ぜんち共済社長に聞く、東京海上日動と組んで叶った「障がい者向け保険」の夢

東京海上日動と組んで
障がい者向け保険を開発

――ぜんち共済は2018年から東京海上日動火災保険と組んでいます。少短業者と損害保険会社はもともとビジネス上のつながりがあり近い存在でしたが、商品を共同で開発することはあまり例がありません。

 弊社のお客さまである知的障がいや発達障がいのある人と、そのご家族にとっての不安は、個人賠償の補償額でした。少短の規制では、損害保険商品における保険金の上限額は1000万円に設定されています。障がいのある人のご家族からは、「補償額はこれで足りるの? もし、電車を止めてしまったら……」という不安の声が上がっていました。

 そこで、株主のあいおいニッセイ同和損害保険に相談し、後に東京海上日動に相談しました。結果的に、弊社の「ぜんちのあんしん保険」に上乗せする形で、個人賠償責任保険については東京海上日動が引き受ける形で商品を提供できるようになりました。当社は東京海上日動の代理店という立ち位置になります。

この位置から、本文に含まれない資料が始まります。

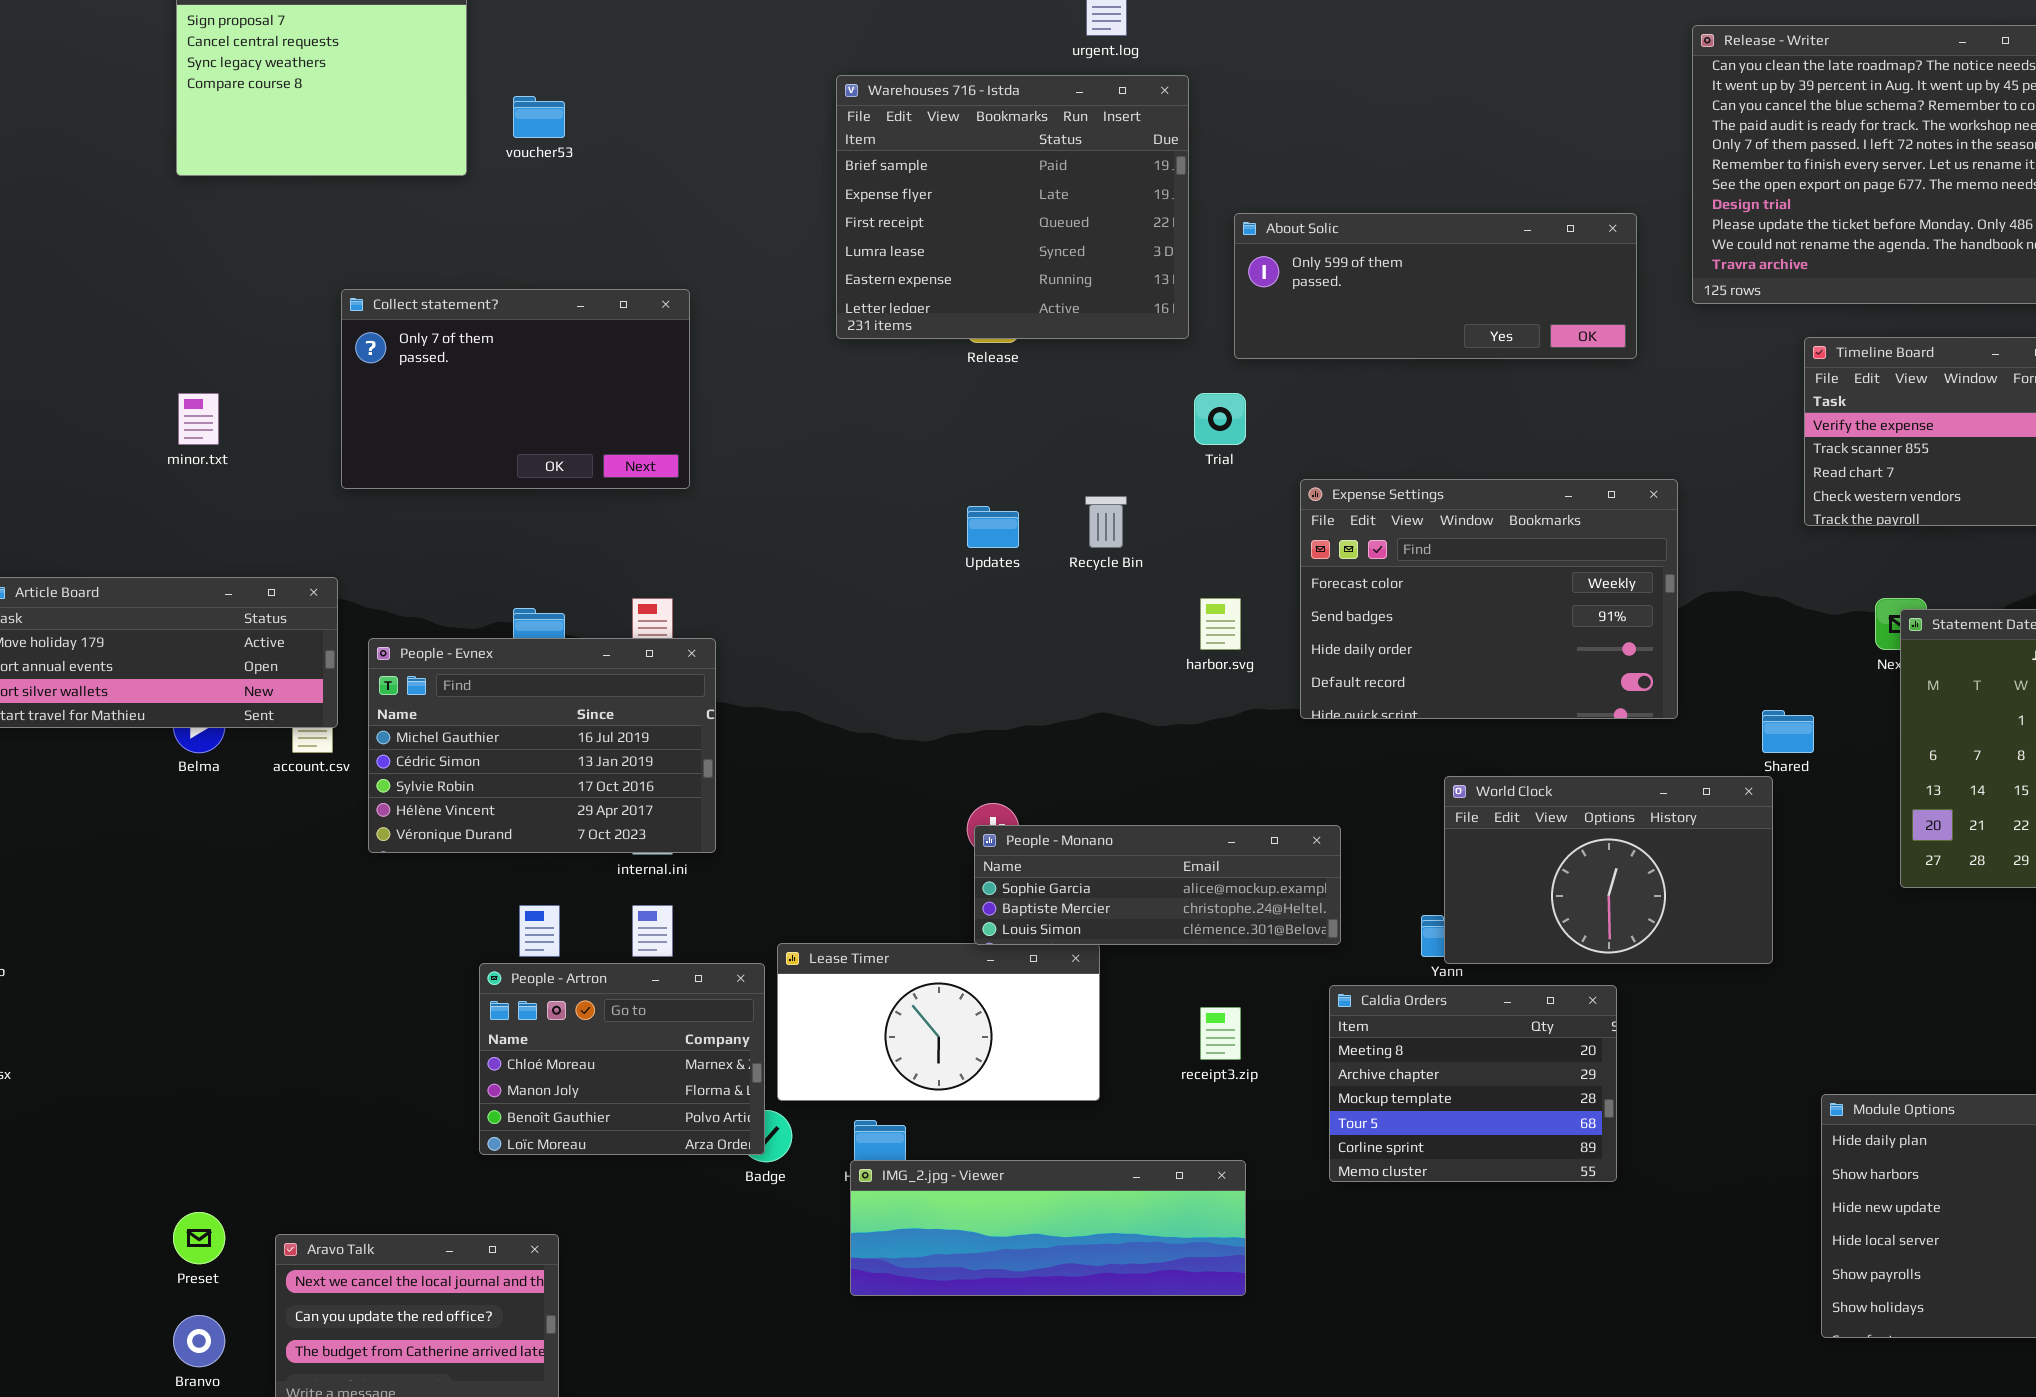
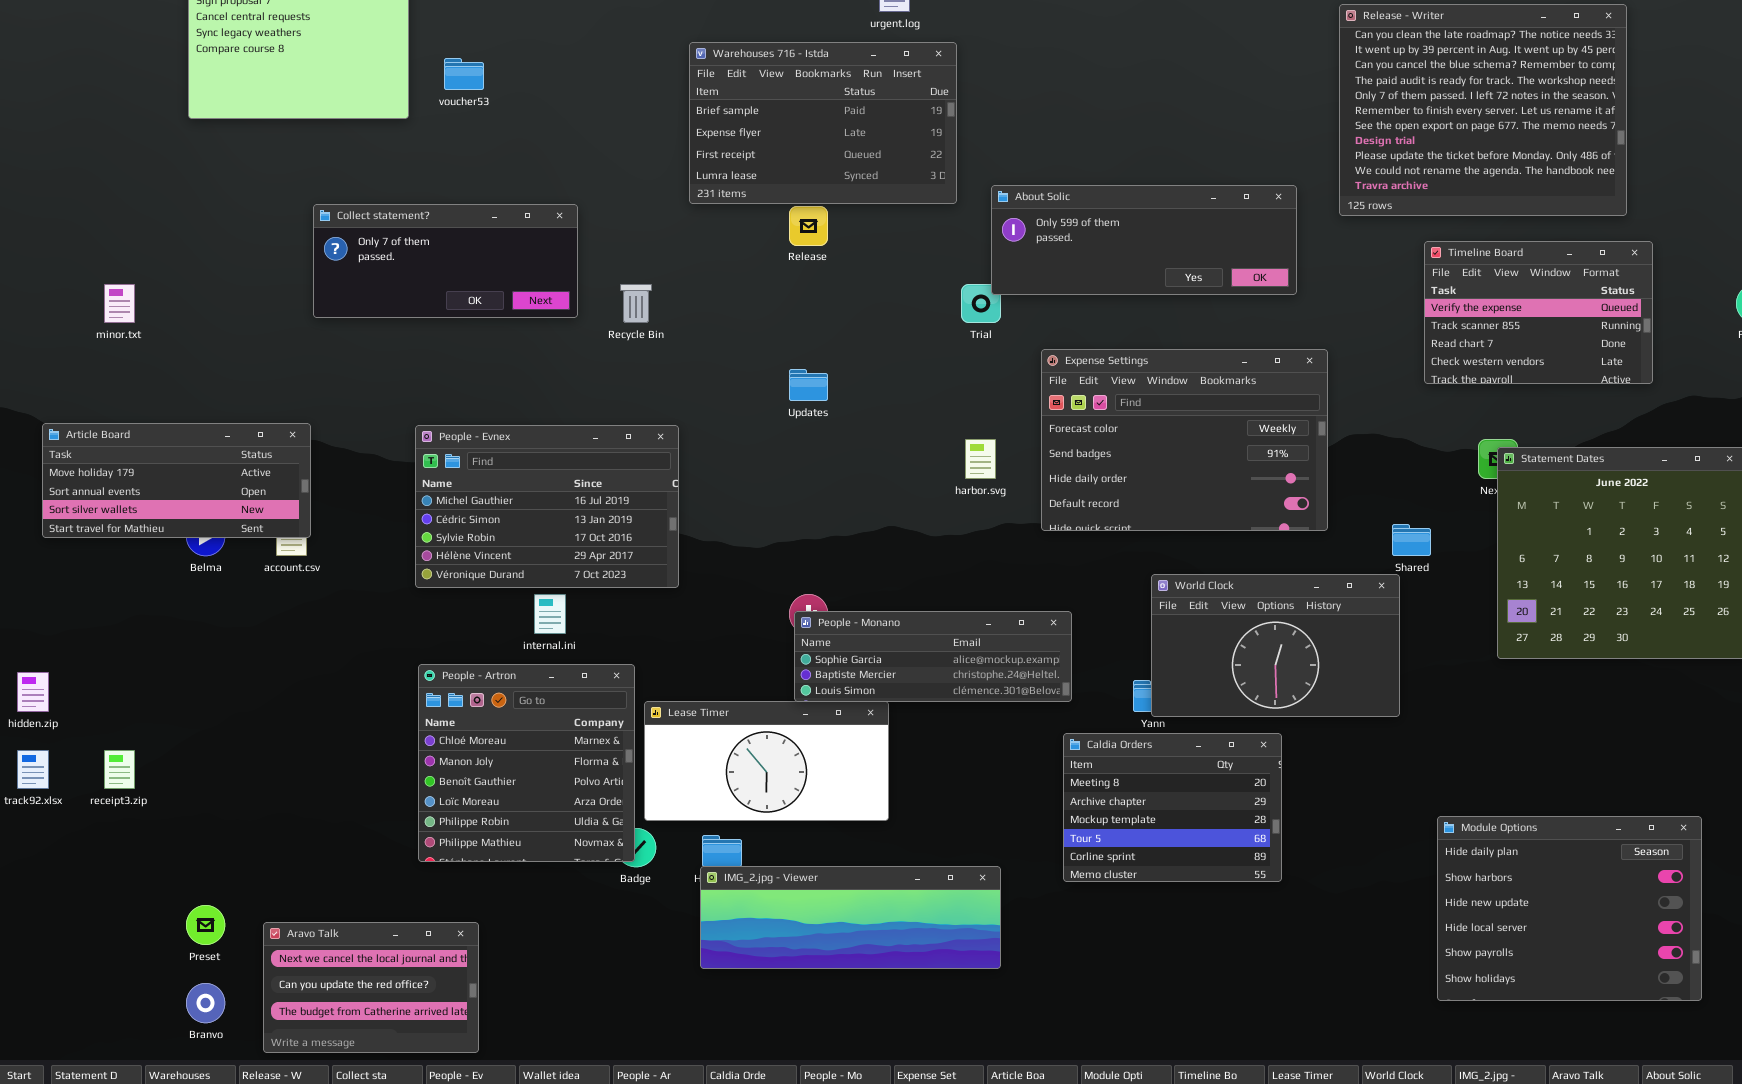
Warehouses 716 - Istda: [836,75,1189,339] -> [689,42,957,204], resized
About Solic: [1234,213,1637,359] -> [991,185,1297,295], moved
Collect statement?: [341,289,690,489] -> [313,204,578,318], resized
minor.txt: [178,393,219,445] -> [104,284,135,323], moved
Recycle Bin: [1085,496,1127,548] -> [620,284,652,323], moved
People - Evnex: [368,638,716,853] -> [415,425,679,588], moved
People - Artron: [479,963,765,1155] -> [418,664,635,862], resized
receipt3.zip: [1200,1007,1241,1060] -> [104,750,135,789], moved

ぜんち共済榎本重秋社長えのもと・しげあき/1965年生まれ。89年AIU保険入社。同社上野支店勤務時に知的障害者補償制度の担当になる。2000年チューリッヒ保険に転職。そのときに知的障害者親の会からの要請を受け、「全国知的障害者共済会」の設立に携わる。06年ぜんち共済設立。08年少額短期保険登録。10年日本少額短期保険協会会長。14年精神障害者等雇用優良企業認証事業委員。17年中小企業家同友会全国協議会 障害者問題委員会副委員長、2019年神奈川県中小企業家同友会副代表理事等を歴任 Photo by Yoshihisa Wada

――大手損保とはもともと関係があったのでしょうか。

 あいおいとは(少短になる前の)共済時代からのお付き合いです。私たちは障がい者の施設で起こる事故にも対応しているのですが、あいおいは施設賠償責任保険の良い商品を持っていましたので、当社はあいおいの代理店になっていました。